Time, Once Again, for Alpha College

Posted on November 1, 2015

0


In last week’s column I lamented the state of knowledge in the country. I promised to propose a fix. This is it.

We need to reexamine closely the values and ethics which gave this country its distinctive character. And then, before the collective memory of those attributes fades away into some corner of our memory, a footnote—like the fall of the Roman Empire—to appear occasionally on history tests, then we need to recapture that spirit and bring it alive into the twenty-first century.

Our curriculum no longer demands the classic liberal arts education, things we all used to think important, like heavy doses of math, history, English, foreign languages, even the elementary sciences.

The curriculum today is dismal as students flow through a politically correct system devised to please everyone, threaten no one, and pander to the lowest common denominator.

I propose establishing an “Alpha College” as the most challenging forum for teaching students the values and ways that made this country.

Does any doubt that we need Alpha Colleges across the country?

As I see it, the world is taking us. The signs are all around us. Most everything we buy seems to be made in China.

Our unparalleled lead in technology is eroding.

Cheating in schools is rampant.

There is in fact a culture of entitlement and mediocrity where there once was excellence and pride in one’s work.

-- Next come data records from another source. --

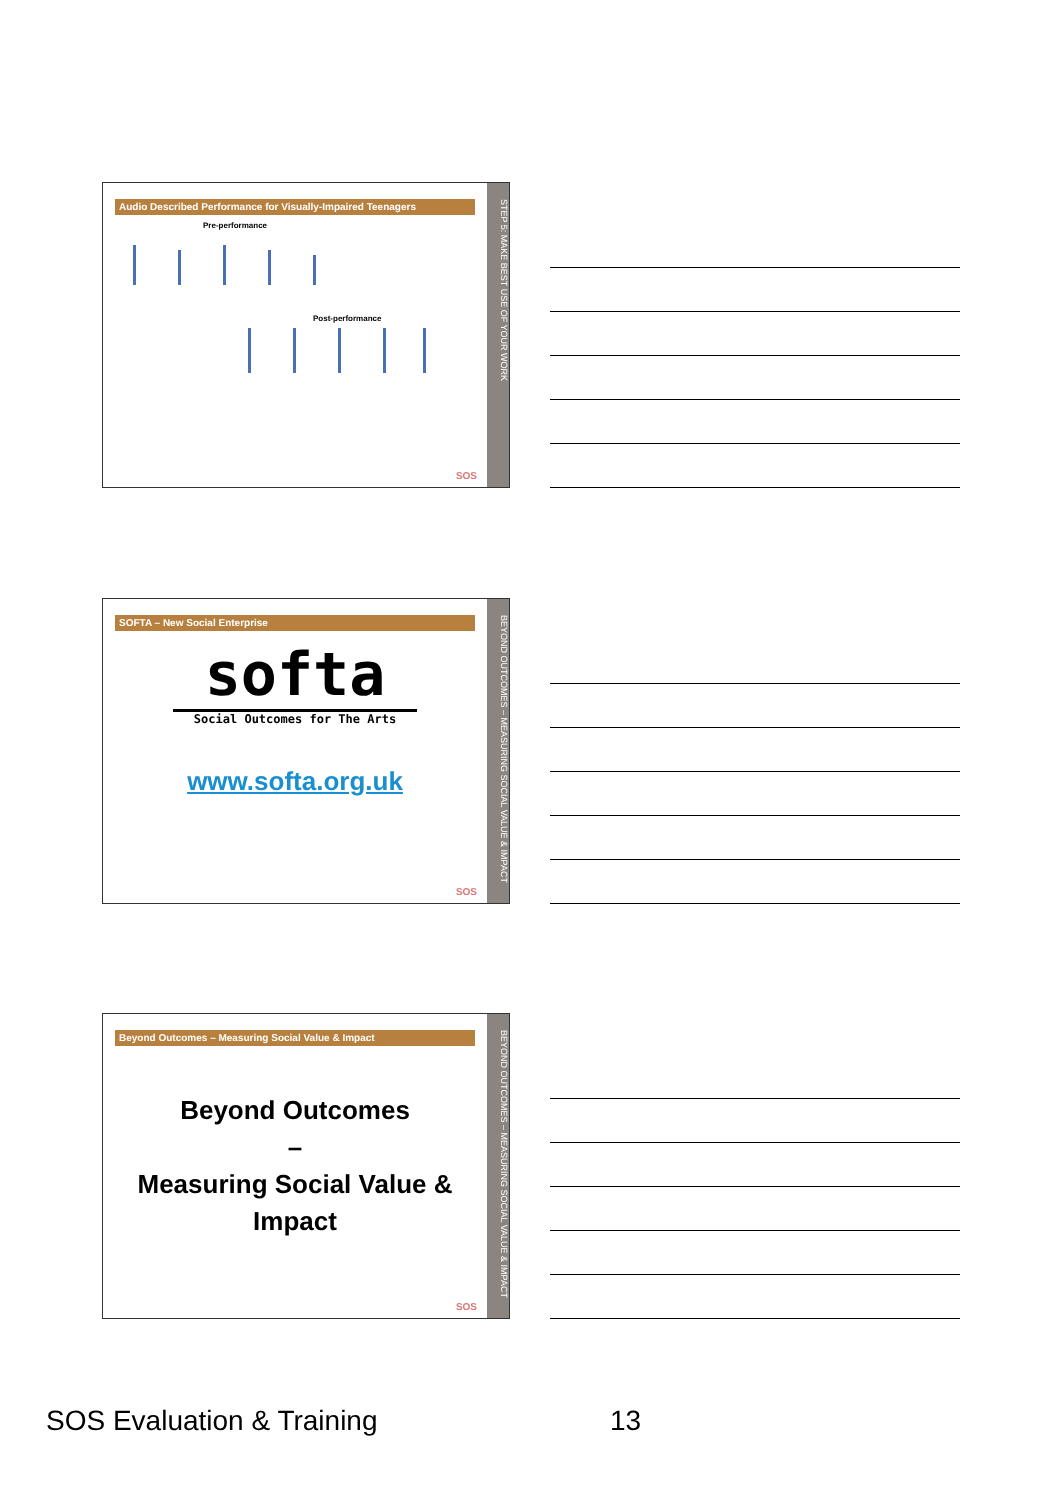Audio Described Performance for Visually-Impaired Teenagers
Pre-performance
Post-performance
SOS
STEP 5: MAKE BEST USE OF YOUR WORK
SOFTA – New Social Enterprise
softa
Social Outcomes for The Arts
www.softa.org.uk
SOS
BEYOND OUTCOMES – MEASURING SOCIAL VALUE & IMPACT
Beyond Outcomes – Measuring Social Value & Impact
Beyond Outcomes
–
Measuring Social Value &
Impact
SOS
BEYOND OUTCOMES – MEASURING SOCIAL VALUE & IMPACT
SOS Evaluation & Training 13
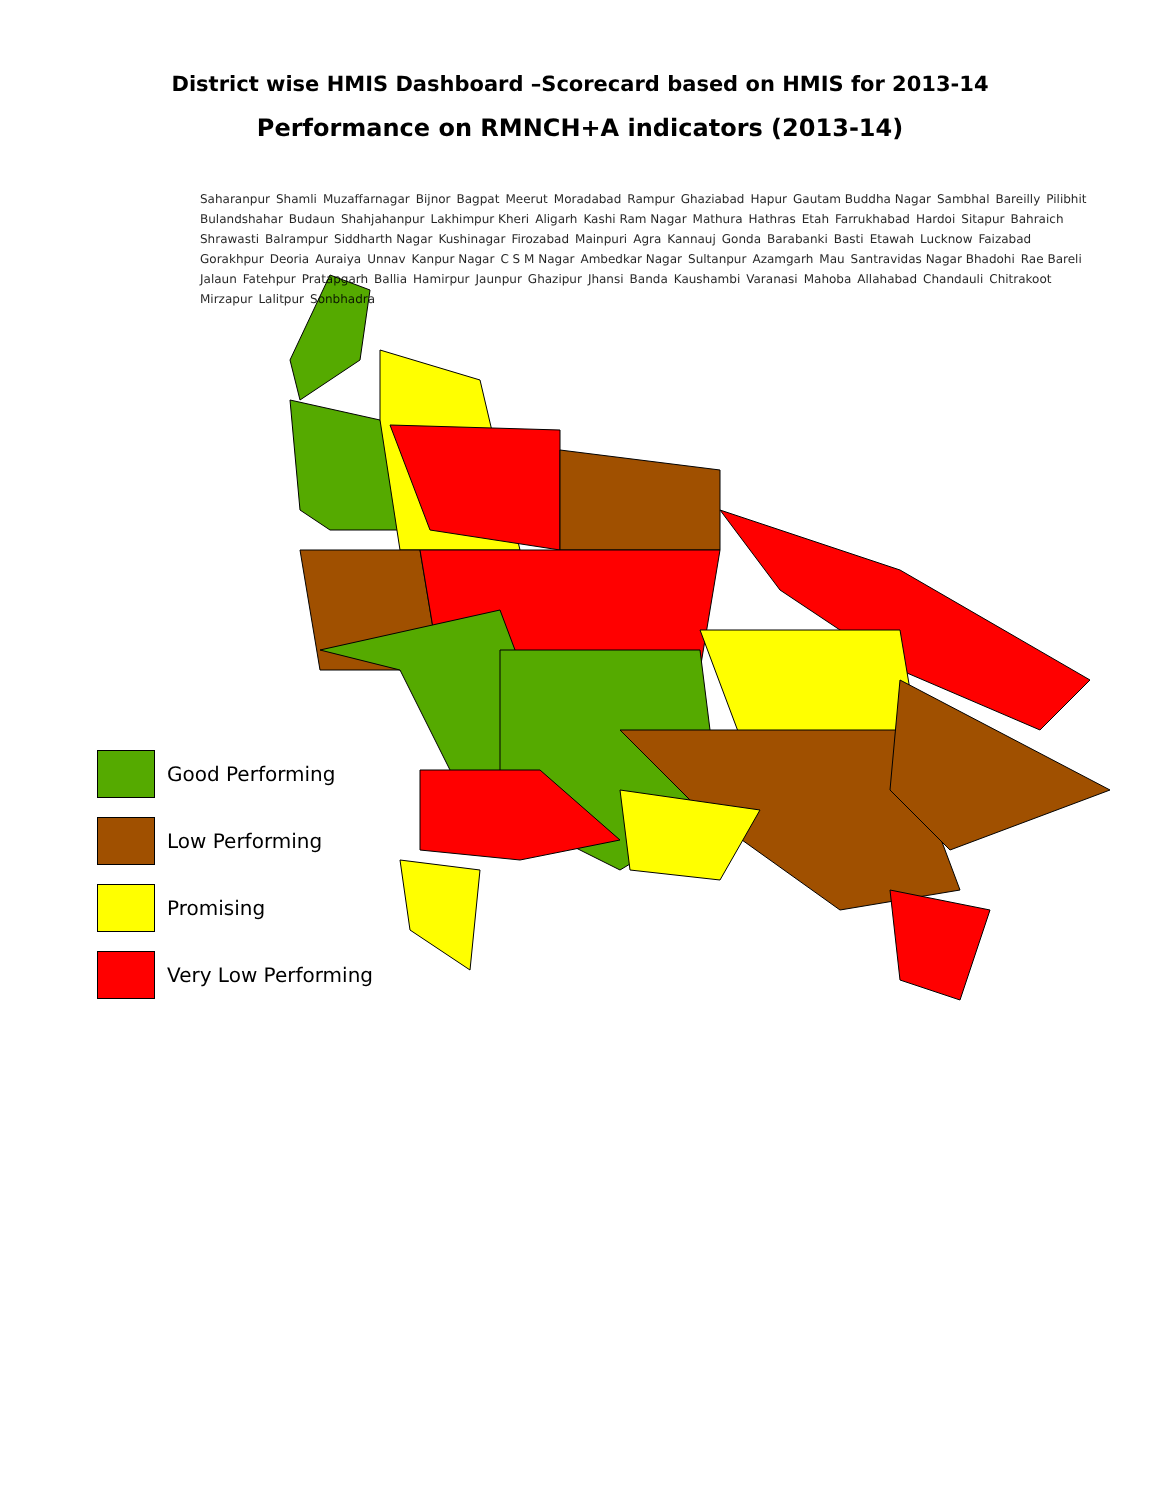District wise HMIS Dashboard –Scorecard based on HMIS for 2013-14
Performance on RMNCH+A indicators (2013-14)
Saharanpur Shamli Muzaffarnagar Bijnor Bagpat Meerut Moradabad Rampur Ghaziabad Hapur Gautam Buddha Nagar Sambhal Bareilly Pilibhit Bulandshahar Budaun Shahjahanpur Lakhimpur Kheri Aligarh Kashi Ram Nagar Mathura Hathras Etah Farrukhabad Hardoi Sitapur Bahraich Shrawasti Balrampur Siddharth Nagar Kushinagar Firozabad Mainpuri Agra Kannauj Gonda Barabanki Basti Etawah Lucknow Faizabad Gorakhpur Deoria Auraiya Unnav Kanpur Nagar C S M Nagar Ambedkar Nagar Sultanpur Azamgarh Mau Santravidas Nagar Bhadohi Rae Bareli Jalaun Fatehpur Pratapgarh Ballia Hamirpur Jaunpur Ghazipur Jhansi Banda Kaushambi Varanasi Mahoba Allahabad Chandauli Chitrakoot Mirzapur Lalitpur Sonbhadra
Good Performing
Low Performing
Promising
Very Low Performing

We spent like profligates during the last generation. Not so long ago we saved and invested for the long haul, not for the short term gain.

We are the “evil empire” in wars in the Middle East that contradict our history and national values.

To change our culture we begin by changing ourselves, one by one. I am not offering a solution for all people, for all time. Here’s the way we begin.

Establish an “Alpha College” at any university wishing to take the lead. The curriculum of Alpha College will be decided by faculty and people in society whose values and accomplishments we admire. Alpha College will emphasize learning the fundamentals of our civilization just as in times past, and how to apply them, justly and wisely.
It will not be a replica of any one curriculum from the past.

The first Alpha College Dean faces three tasks: one, identify those core values which make a successful civilization; two, study past educational tracks and institutions to see which ones encouraged and inculcated those values; three, create a modern track for Alpha College, one for the 21st century incorporating not only the best of the past but also the best of today into a package for the future.

That is what we are lacking, a vision of the future that lifts us up from simply existing (a job, a home, financial security) and accumulating (wealth, power, acclaim, fame) to one that looks with learning, discipline, and study to a future that truly lights our eyes with wisdom and pulls us forward with hope.

Discipline, hard work, and accountability will be cornerstones of the new Colleges.

For that we need to reach back to the values that allowed us—a free people living under republican institutions—to realize our potential as human beings, and, two, to fashion the new frontier before us, invoking the best from the past, and the promise of the future.

We need both tradition and the future, Shakespeare and computers, history and nanotechnology, and we need to teach these with conviction and high expectations.

What will be the Alpha College curriculum? Alpha College will foster true thinking and a deep appreciation for the Western tradition (recognizing its flaws as well as its merits), but with a knowledge and respect for the other great traditions and civilizations of the world.

When—if—you get your diploma you will come away with two major accomplishments.

One, you will be an educated person.

Two, you will be prepared to compete in the global marketplace of ideas, economies, ideologies, religions, and politics. You will know that you have passed the most rigorous and demanding curriculum in the U. S.

The challenge is for some institution—great or great-in-the-making, national or regional, large or small—to make a reality of Alpha College and set the model in place.

Or, perhaps, an aspiring candidate for President could absorb and reflect the vision in his or her platform.

The King James version of Proverbs 29:18 shows us the wrong way: “Where there is no vision, the people perish.”

The parable of the sower in Matthew 13 reminds us, on the other hand, that “the seed falling on good soil refers to someone who hears the word and understands it. This is the one who produces a crop, yielding a hundred, sixty or thirty times what was sown.”

Published as A Fix For the Country’s Woes: Alpha College in Sunday October 25, 2015, The Tuscaloosa News.